Ein Augenblick
Jisung PoV
Der Englischunterricht war normalerweise einer der wenigen Momente, in denen ich mich halbwegs entspannen konnte.
Nicht, weil ich besonders gut in Englisch war, sondern weil unser Lehrer, Christopher Chan, es irgendwie schaffte, die Atmosphäre im Raum angenehm zu halten.
Nun, angenehm für die meisten jedenfalls.
Heute war es schwer, diese entspannte Atmosphäre zu spüren.
Ich ließ meinen Blick über die Klasse schweifen und unterdrückte ein Seufzen.
Fast die Hälfte meiner Mitschüler saß verträumt da, ihre Köpfe leicht geneigt, ihre Blicke starr auf Mr. Chan gerichtet, als wäre er der Protagonist einer kitschigen Liebesserie.
Es war fast lächerlich, wie offensichtlich sie in ihn verschossen waren.
Selbst mein bester Freund Seungmin hatte diesen leicht belustigten Ausdruck, als würde er all die Schwärmereien im Raum genießen.

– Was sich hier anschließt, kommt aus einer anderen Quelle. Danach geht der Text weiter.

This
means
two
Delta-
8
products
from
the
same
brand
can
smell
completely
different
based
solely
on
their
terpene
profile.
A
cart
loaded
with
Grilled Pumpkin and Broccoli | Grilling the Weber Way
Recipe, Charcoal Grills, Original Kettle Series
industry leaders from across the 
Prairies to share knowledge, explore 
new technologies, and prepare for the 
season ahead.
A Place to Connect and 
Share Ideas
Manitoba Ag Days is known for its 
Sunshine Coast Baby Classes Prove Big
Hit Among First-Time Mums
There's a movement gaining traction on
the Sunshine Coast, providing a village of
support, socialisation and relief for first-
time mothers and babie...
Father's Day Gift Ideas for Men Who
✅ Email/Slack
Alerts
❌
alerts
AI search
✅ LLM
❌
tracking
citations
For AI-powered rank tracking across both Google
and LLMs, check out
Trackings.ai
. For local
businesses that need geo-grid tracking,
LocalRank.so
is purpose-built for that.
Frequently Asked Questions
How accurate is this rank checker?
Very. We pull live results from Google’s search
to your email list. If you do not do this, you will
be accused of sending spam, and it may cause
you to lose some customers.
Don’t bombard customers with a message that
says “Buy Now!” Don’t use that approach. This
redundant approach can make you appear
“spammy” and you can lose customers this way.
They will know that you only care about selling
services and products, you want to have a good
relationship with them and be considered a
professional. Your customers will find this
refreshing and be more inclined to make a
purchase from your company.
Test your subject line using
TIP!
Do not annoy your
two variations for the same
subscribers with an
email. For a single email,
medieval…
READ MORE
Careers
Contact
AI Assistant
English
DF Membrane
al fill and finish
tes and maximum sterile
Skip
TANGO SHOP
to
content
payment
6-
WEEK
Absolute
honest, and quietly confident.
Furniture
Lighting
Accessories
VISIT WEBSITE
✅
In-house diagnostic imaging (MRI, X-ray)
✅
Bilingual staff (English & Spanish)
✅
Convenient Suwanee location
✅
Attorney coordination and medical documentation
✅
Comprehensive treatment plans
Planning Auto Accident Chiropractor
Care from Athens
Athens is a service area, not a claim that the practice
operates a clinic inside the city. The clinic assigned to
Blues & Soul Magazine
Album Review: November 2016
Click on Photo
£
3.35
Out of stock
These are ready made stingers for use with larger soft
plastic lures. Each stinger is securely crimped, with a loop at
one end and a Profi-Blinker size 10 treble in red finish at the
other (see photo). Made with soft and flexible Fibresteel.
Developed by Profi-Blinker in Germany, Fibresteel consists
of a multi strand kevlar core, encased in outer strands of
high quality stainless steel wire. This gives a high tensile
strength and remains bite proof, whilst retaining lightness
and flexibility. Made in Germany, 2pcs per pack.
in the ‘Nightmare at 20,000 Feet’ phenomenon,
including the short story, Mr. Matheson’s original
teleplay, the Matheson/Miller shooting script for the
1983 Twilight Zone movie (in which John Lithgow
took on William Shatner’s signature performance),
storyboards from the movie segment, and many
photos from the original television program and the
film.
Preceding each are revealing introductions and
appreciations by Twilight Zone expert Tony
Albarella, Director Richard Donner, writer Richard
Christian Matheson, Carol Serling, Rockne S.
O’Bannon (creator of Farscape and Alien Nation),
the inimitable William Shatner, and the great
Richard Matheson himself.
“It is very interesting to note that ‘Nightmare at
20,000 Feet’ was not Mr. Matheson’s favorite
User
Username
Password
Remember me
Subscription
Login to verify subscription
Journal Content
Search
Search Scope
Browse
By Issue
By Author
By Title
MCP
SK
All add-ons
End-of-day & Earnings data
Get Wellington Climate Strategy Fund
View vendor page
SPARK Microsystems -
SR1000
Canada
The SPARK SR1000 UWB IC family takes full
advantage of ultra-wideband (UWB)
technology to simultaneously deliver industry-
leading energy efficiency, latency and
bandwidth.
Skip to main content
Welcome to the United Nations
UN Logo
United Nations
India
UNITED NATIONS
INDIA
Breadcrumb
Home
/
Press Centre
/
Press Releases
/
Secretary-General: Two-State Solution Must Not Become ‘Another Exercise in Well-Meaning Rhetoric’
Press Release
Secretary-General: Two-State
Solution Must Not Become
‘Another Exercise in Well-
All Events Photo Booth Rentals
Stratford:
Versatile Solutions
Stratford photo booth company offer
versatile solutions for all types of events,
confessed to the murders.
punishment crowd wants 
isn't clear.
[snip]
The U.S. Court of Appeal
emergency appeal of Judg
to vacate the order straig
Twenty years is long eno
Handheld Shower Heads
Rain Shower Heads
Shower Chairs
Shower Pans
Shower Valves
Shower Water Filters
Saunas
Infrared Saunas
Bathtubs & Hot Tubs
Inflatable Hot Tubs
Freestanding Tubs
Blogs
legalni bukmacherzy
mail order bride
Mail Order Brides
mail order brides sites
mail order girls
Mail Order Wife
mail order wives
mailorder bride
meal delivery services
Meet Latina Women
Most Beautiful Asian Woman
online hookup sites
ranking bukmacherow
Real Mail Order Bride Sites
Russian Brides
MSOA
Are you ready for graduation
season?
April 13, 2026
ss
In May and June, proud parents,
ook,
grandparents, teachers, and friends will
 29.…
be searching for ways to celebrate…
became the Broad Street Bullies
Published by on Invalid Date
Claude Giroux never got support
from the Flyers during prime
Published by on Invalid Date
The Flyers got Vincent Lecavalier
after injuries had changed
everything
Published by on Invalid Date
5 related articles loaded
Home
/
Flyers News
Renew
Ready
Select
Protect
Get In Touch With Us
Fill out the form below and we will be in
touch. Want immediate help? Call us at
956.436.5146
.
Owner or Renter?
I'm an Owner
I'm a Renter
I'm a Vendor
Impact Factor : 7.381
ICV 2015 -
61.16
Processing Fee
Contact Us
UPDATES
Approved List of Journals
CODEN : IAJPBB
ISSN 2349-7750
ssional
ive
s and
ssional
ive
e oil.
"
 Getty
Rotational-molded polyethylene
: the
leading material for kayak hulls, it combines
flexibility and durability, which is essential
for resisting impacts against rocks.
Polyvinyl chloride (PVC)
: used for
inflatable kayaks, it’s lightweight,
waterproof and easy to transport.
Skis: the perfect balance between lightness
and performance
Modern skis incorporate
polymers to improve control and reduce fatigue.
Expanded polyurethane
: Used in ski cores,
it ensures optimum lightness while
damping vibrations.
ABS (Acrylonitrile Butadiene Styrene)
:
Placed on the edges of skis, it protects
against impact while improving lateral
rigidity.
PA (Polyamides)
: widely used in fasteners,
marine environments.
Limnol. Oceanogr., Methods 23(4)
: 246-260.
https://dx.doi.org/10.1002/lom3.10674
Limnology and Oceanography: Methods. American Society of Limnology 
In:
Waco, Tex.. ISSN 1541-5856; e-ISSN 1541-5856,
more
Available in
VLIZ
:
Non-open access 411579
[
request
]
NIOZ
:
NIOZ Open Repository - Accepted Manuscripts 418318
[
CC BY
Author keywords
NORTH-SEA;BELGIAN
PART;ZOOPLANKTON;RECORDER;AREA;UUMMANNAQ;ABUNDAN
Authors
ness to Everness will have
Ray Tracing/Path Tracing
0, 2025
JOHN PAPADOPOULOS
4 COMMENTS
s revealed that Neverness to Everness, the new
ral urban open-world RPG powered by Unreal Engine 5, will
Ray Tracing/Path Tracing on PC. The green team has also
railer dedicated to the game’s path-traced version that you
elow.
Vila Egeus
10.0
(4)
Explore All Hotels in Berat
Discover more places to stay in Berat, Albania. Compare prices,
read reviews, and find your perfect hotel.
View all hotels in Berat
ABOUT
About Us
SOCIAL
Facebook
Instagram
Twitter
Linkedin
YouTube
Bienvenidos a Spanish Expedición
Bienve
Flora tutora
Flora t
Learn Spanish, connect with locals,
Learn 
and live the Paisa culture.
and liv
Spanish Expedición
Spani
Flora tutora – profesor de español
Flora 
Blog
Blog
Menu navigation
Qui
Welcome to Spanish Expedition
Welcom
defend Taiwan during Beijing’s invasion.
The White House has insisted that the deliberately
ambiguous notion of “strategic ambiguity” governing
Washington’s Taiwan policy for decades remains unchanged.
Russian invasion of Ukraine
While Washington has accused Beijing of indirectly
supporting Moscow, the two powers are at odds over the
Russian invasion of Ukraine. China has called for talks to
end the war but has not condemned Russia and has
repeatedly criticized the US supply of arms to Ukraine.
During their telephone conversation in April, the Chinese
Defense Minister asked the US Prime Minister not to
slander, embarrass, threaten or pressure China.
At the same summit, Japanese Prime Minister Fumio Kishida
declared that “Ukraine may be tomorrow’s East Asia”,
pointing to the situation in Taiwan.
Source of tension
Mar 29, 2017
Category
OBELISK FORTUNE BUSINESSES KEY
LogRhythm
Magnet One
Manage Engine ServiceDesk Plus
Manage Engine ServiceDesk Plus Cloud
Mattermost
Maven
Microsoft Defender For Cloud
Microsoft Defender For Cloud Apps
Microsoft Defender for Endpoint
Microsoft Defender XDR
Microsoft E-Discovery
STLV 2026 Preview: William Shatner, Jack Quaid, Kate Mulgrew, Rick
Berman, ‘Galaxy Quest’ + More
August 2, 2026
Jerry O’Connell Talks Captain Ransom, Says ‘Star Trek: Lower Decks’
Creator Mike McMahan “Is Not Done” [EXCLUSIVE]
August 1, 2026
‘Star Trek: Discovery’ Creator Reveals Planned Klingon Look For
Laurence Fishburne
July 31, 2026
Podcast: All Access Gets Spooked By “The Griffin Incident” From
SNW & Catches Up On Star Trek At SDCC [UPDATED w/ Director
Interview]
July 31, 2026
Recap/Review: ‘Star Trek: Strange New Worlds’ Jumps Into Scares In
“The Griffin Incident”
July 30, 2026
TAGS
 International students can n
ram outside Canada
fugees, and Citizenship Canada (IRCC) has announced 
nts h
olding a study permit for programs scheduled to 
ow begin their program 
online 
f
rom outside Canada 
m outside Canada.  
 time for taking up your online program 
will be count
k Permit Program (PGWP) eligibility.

„Ist ja fast wie ein Live-Romantik-Drama," murmelte ich, während ich einen Blick auf meinen Notizblock warf, den ich seit zehn Minuten mit belanglosen Kritzeleien füllte.
Seungmin lehnte sich zu mir herüber und flüsterte: „Wenigstens bist du immun gegen seinen Charme."
„Oh, bitte," sagte ich, meine Stimme leise, aber mit genug Genervtheit, um meinen Punkt zu verdeutlichen.
„Es ist ein Wunder, dass er überhaupt unterrichtet, wenn die halbe Klasse ihn anstarrt, als wäre er ein Kunstwerk im Louvre."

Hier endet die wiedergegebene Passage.